(Material for this exercise):
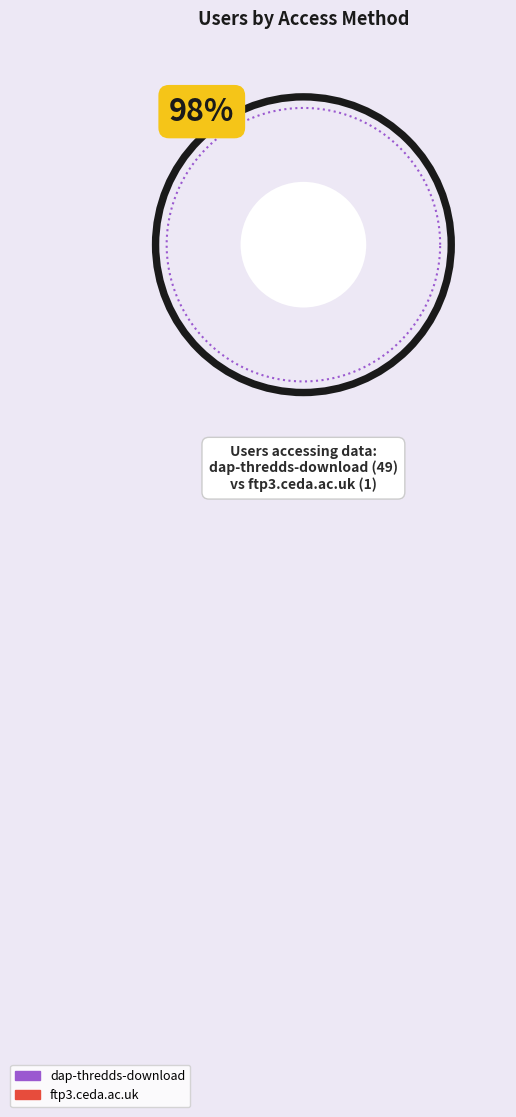

To the nearest percent, what percentage of the pie is dap-thredds-download?

98%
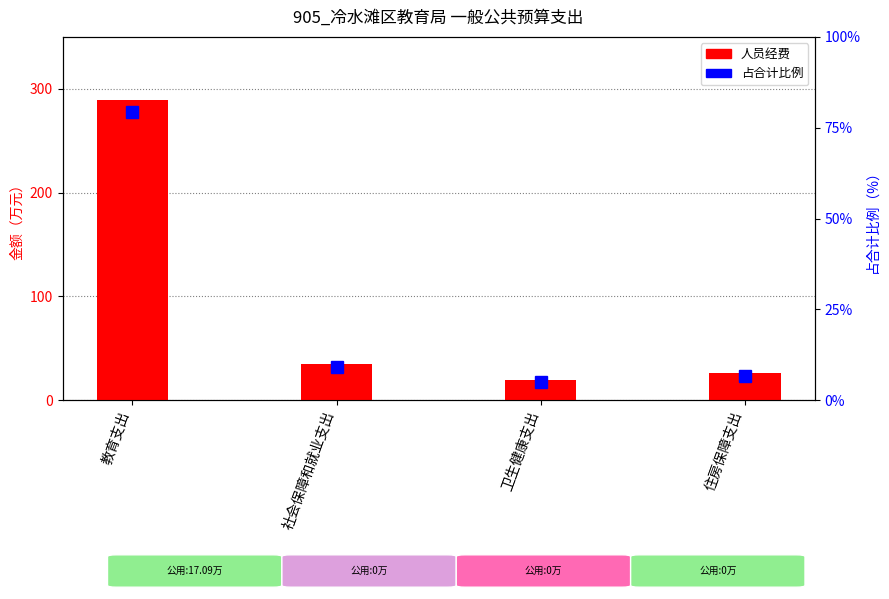

What are all the series names shown in the legend?

人员经费, 占合计比例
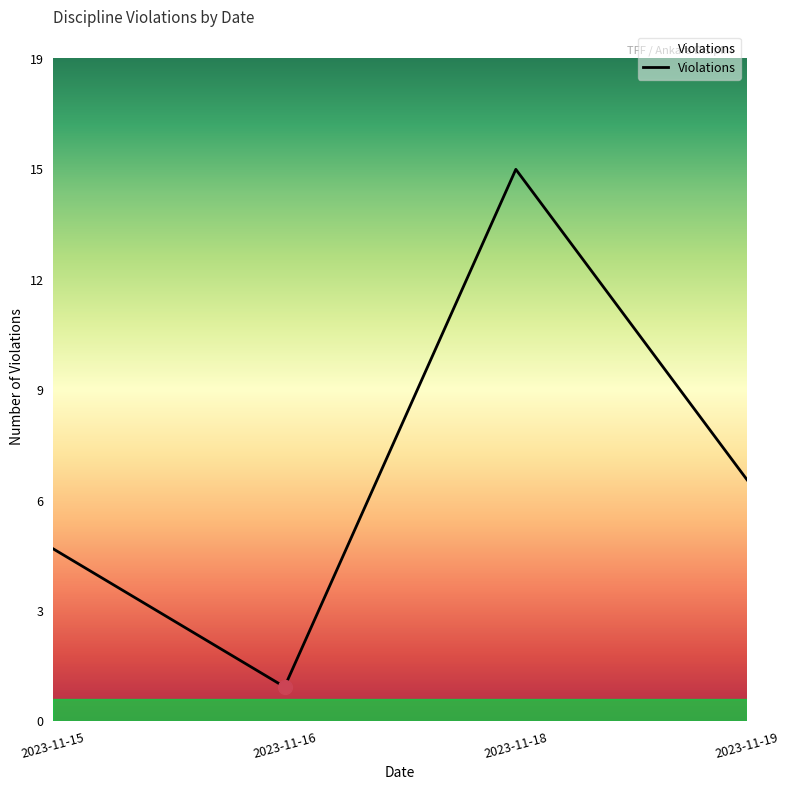

True or false: the data shows 21 at 2023-11-18.

False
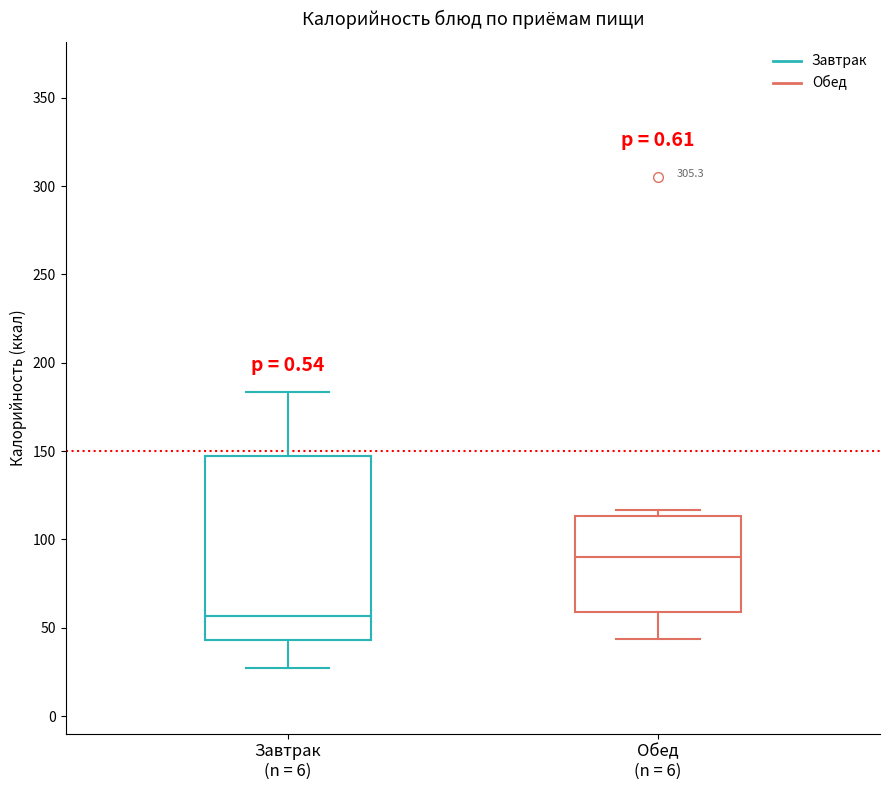

Which box's median line is the highest?

Обед (n = 6)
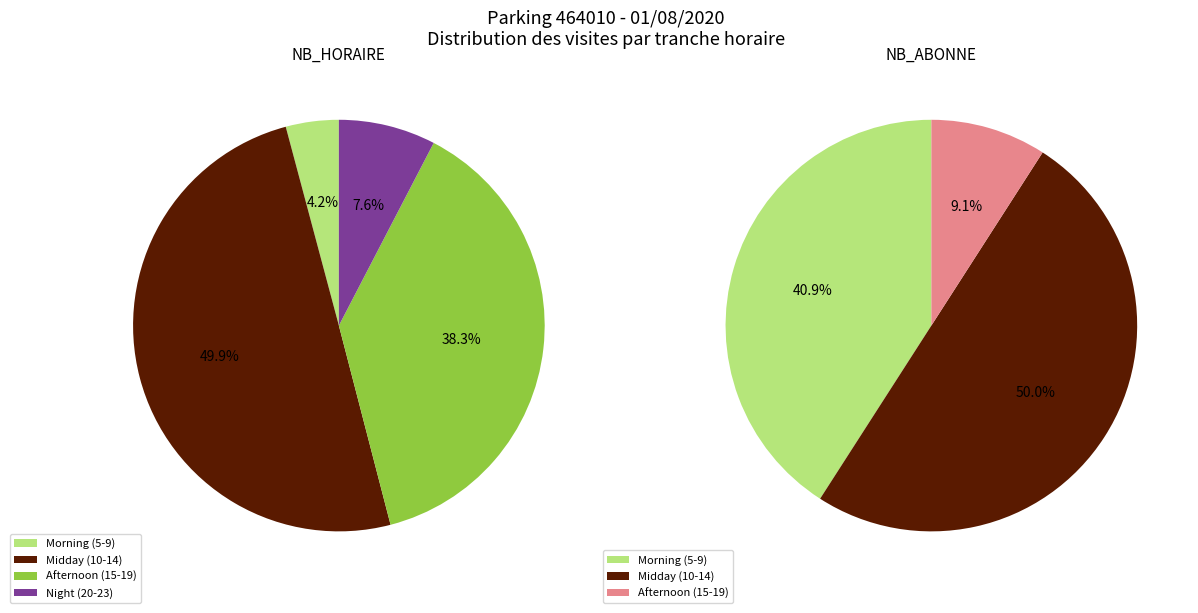

Is there any slice that represents more than half of the pie?

No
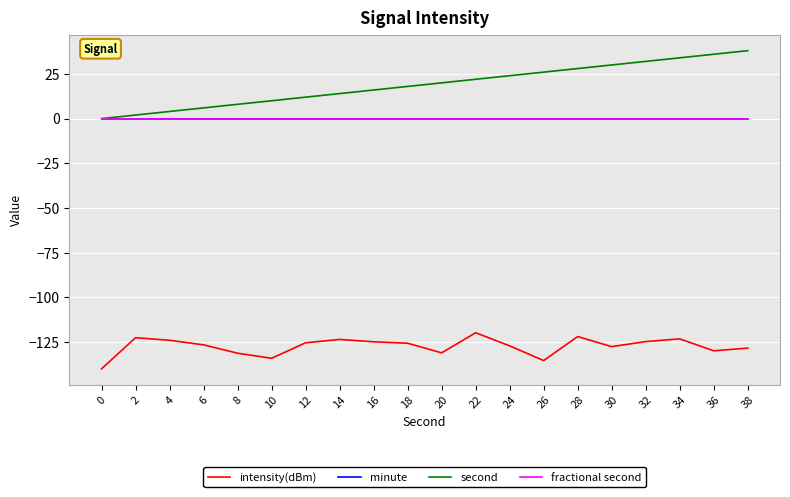

Does the chart have visible grid lines?

Yes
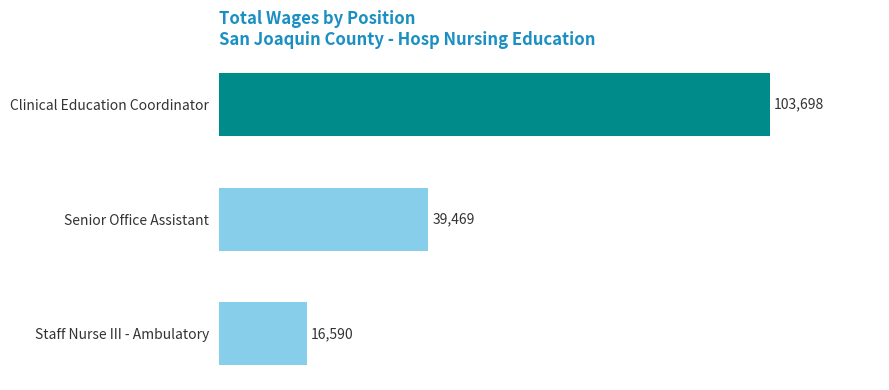

What is the sum of all values?

159757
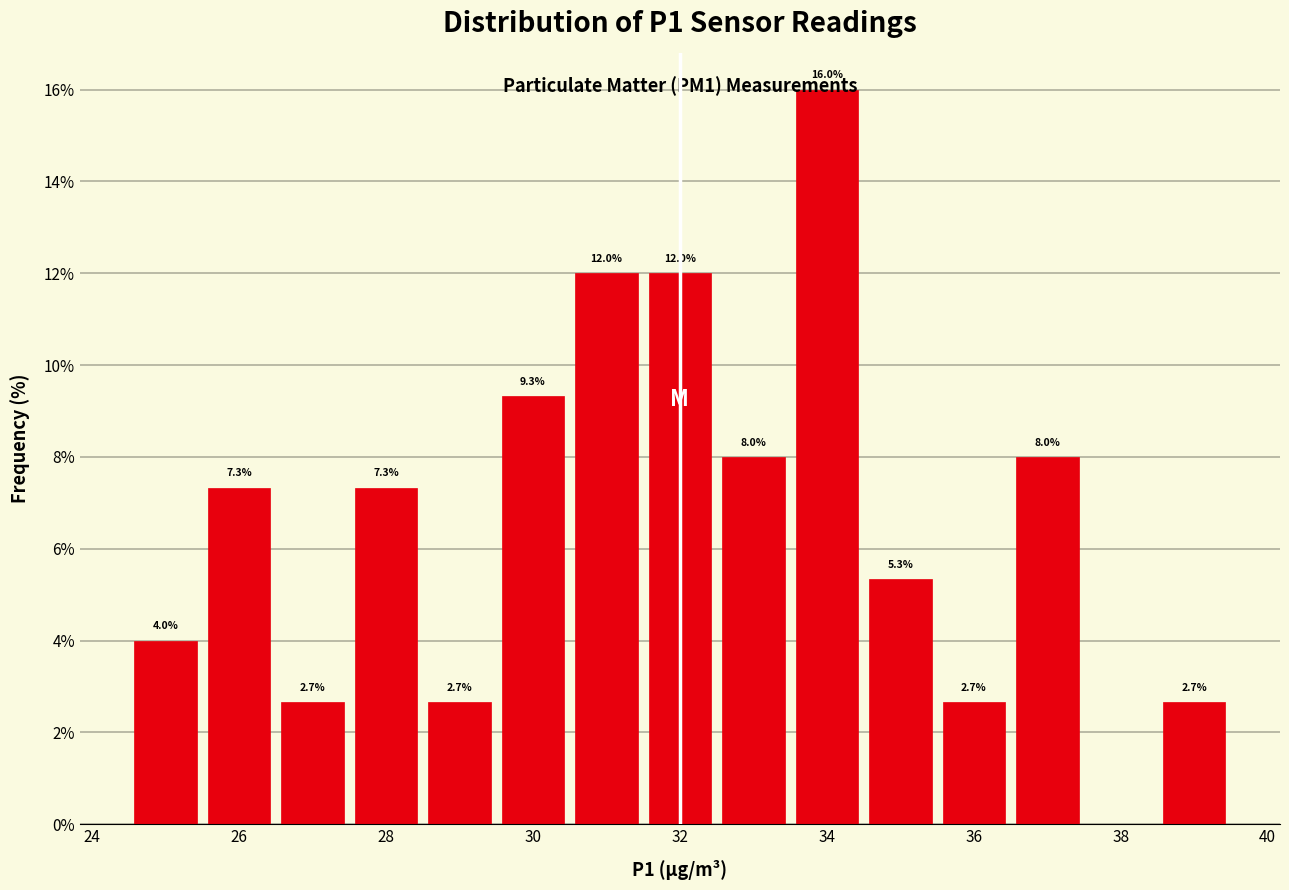

Over which range of the x-axis is the bar tallest?

33.5 to 34.5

(Task directions): Reproduce all of the material above line for line, word for word, omitting the pictures.

(Task answer):
To the nearest percent, what percentage of the pie is dap-thredds-download?

98%

What are all the series names shown in the legend?

人员经费, 占合计比例

True or false: the data shows 21 at 2023-11-18.

False

Which box's median line is the highest?

Обед (n = 6)

Is there any slice that represents more than half of the pie?

No

Does the chart have visible grid lines?

Yes

What is the sum of all values?

159757

Over which range of the x-axis is the bar tallest?

33.5 to 34.5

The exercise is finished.